__Work request__. From the line that contains "X61140000Y-93740000D02*" to the end of the records below, copy every line exactly. Both the first and last of these lines count.
[Data for the task — start]
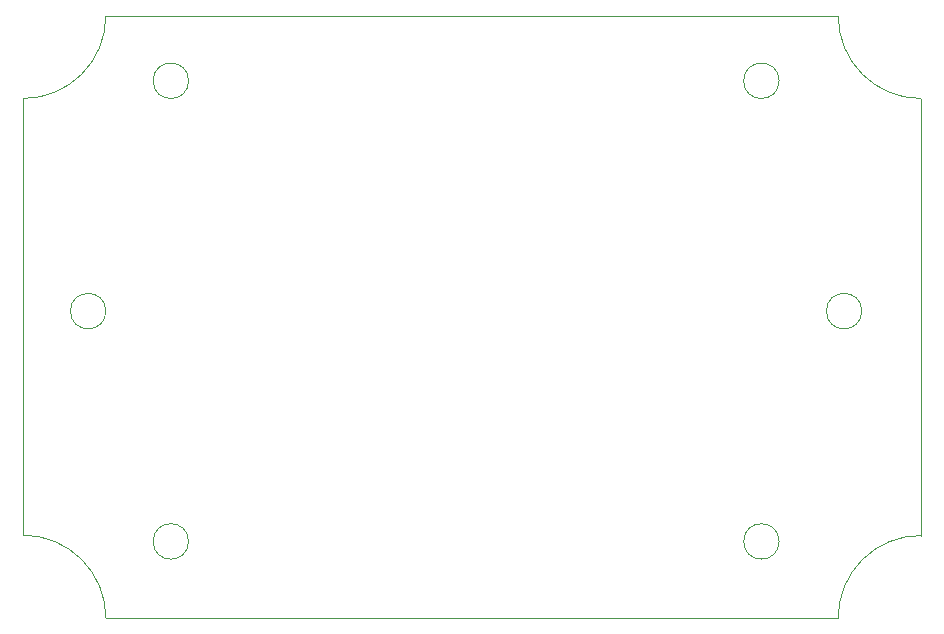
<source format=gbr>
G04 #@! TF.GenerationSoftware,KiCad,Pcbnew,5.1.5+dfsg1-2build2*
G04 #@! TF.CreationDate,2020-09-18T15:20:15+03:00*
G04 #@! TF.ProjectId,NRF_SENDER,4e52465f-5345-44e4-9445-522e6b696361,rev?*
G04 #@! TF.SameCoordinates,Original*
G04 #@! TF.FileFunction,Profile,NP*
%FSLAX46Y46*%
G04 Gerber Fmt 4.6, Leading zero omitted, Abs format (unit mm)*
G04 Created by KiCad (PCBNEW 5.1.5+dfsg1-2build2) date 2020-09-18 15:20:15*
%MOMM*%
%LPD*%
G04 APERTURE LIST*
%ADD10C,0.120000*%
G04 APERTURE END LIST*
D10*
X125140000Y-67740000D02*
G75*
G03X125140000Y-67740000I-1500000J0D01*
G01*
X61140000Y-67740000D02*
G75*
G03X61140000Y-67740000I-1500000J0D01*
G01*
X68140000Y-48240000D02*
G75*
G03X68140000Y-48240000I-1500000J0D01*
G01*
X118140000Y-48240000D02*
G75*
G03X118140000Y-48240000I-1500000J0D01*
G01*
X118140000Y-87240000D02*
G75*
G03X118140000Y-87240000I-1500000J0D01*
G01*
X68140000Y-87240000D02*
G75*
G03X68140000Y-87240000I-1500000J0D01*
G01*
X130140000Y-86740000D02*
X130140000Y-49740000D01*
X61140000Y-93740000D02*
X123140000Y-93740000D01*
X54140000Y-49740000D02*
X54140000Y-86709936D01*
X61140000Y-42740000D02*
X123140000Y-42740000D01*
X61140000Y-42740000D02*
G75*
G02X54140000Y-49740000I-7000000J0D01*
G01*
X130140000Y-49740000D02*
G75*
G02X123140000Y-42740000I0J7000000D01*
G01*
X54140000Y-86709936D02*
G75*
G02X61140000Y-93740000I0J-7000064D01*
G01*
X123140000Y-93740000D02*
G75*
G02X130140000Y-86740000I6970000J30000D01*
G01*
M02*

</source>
[Data for the task — finish]
__Output for this exercise__.
X61140000Y-93740000D02*
X123140000Y-93740000D01*
X54140000Y-49740000D02*
X54140000Y-86709936D01*
X61140000Y-42740000D02*
X123140000Y-42740000D01*
X61140000Y-42740000D02*
G75*
G02X54140000Y-49740000I-7000000J0D01*
G01*
X130140000Y-49740000D02*
G75*
G02X123140000Y-42740000I0J7000000D01*
G01*
X54140000Y-86709936D02*
G75*
G02X61140000Y-93740000I0J-7000064D01*
G01*
X123140000Y-93740000D02*
G75*
G02X130140000Y-86740000I6970000J30000D01*
G01*
M02*

</source>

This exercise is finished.